Gegenstandswertfestsetzung im Verfassungsbeschwerdeverfahren
KI-Zusammenfassung
Das Bundesverfassungsgericht (1 BvR 2019/16) hat den Wert des Gegenstands der anwaltlichen Tätigkeit im Verfassungsbeschwerdeverfahren durch Beschluss auf 150.000 € festgesetzt. Gegenstand war die Bemessung des Streit- bzw. Gegenstandswerts zur Bestimmung der anwalts- und verfahrenskostenrechtlichen Folgen. Der Beschluss bestimmt damit die Grundlage für die Gebührenberechnung. Weitere Entscheidungsgründe sind dem Tenor nicht zu entnehmen.
Ausgang: Gegenstandswert der anwaltlichen Tätigkeit im Verfassungsbeschwerdeverfahren auf 150.000 € festgesetzt
Abstrakte Rechtssätze
Das Bundesverfassungsgericht kann den Wert des Gegenstands der anwaltlichen Tätigkeit im Verfassungsbeschwerdeverfahren durch Beschluss festsetzen.

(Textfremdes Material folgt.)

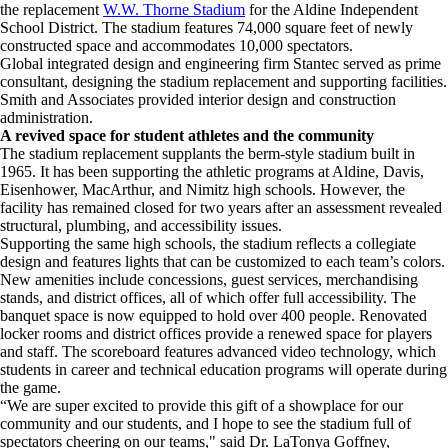
the replacement
W.W. Thorne Stadium
for the Aldine Independent
School District. The stadium features 74,000 square feet of newly
constructed space and accommodates 10,000 spectators.
Global integrated design and engineering firm Stantec served as prime
consultant, designing the stadium replacement and supporting facilities.
Smith and Associates provided interior design and construction
administration.
A revived space for student athletes and the community
The stadium replacement supplants the berm-style stadium built in
1965. It has been supporting the athletic programs at Aldine, Davis,
Eisenhower, MacArthur, and Nimitz high schools. However, the
facility has remained closed for two years after an assessment revealed
structural, plumbing, and accessibility issues.
Supporting the same high schools, the stadium reflects a collegiate
design and features lights that can be customized to each team’s colors.
New amenities include concessions, guest services, merchandising
stands, and district offices, all of which offer full accessibility. The
banquet space is now equipped to hold over 400 people. Renovated
locker rooms and district offices provide a renewed space for players
and staff. The scoreboard features advanced video technology, which
students in career and technical education programs will operate during
the game.
“We are super excited to provide this gift of a showplace for our
community and our students, and I hope to see the stadium full of
spectators cheering on our teams," said Dr. LaTonya Goffney,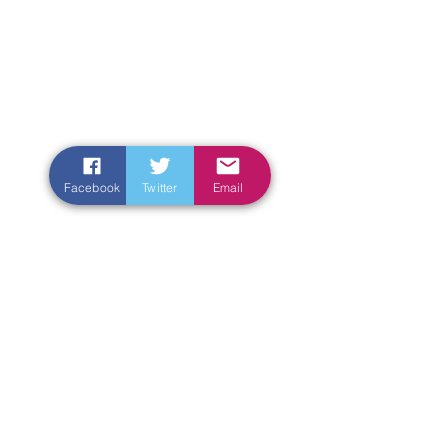
Facebook
Twitter
Email
Enter Your Name
Enter Your Email
Enter Your Subject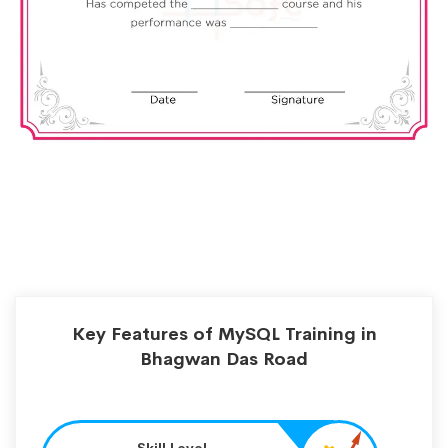
Key Features of MySQL Training in
Bhagwan Das Road
Skill Level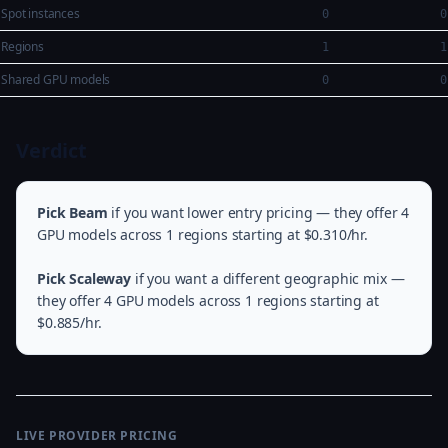
Spot instances
0
0
Regions
1
1
Shared GPU models
0
0
Verdict
Pick Beam
if you want lower entry pricing — they offer 4
GPU models across 1 regions starting at $0.310/hr.
Pick Scaleway
if you want a different geographic mix —
they offer 4 GPU models across 1 regions starting at
$0.885/hr.
LIVE PROVIDER PRICING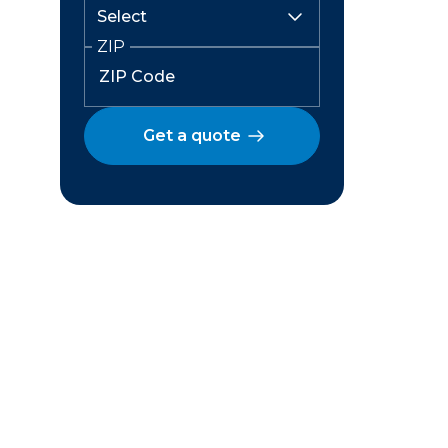
ZIP
Get a quote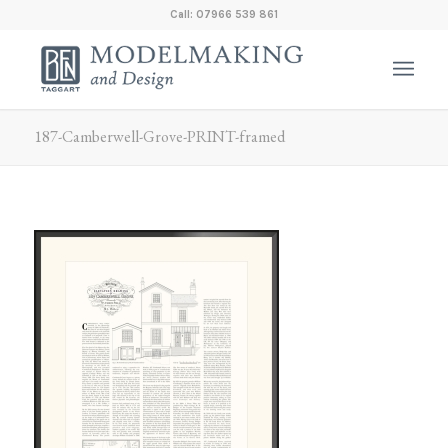
Call: 07966 539 861
187-Camberwell-Grove-PRINT-framed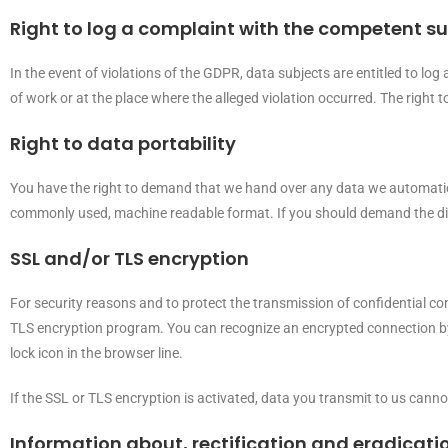
Right to log a complaint with the competent s
In the event of violations of the GDPR, data subjects are entitled to log
of work or at the place where the alleged violation occurred. The right t
Right to data portability
You have the right to demand that we hand over any data we automaticall
commonly used, machine readable format. If you should demand the direct t
SSL and/or TLS encryption
For security reasons and to protect the transmission of confidential con
TLS encryption program. You can recognize an encrypted connection by c
lock icon in the browser line.
If the SSL or TLS encryption is activated, data you transmit to us cannot
Information about, rectification and eradicati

Der festgesetzte Gegenstandswert bildet die Grundlage für die Bemessung der anwaltlichen Gebühren und der verfahrenskostenrechtlichen Folgen im verfassungsgerichtlichen Verfahren.
Die Höhe des Gegenstandswerts ist im Einzelfall nach pflichtgemäßem Ermessen und unter Berücksichtigung der Bedeutung der Sache sowie des prozessualen Interesses zu bestimmen.
Die Festsetzung des Gegenstandswerts erfolgt durch Tenorbeschluss und ist verbindliche Grundlage für nachfolgende Gebühren- und Kostenentscheidungen.
Vorinstanzen
vorgehend BGH, 22. Juni 2016, Az: XII ZB 52/15, Beschluss
vorgehend OLG Celle, 21. Januar 2015, Az: 17 W 28/14, Beschluss
vorgehend AG Hannover, 13. Oktober 2014, Az: 85 III 105/14, Beschluss
vorgehend BVerfG, 10. Oktober 2017, Az: 1 BvR 2019/16, Beschluss
Tenor
Der Wert des Gegenstands der anwaltlichen Tätigkeit wird für das Verfassungsbeschwerdeverfahren auf 150.000 € (in Worten: einhundertfünfzigtausend Euro) festgesetzt.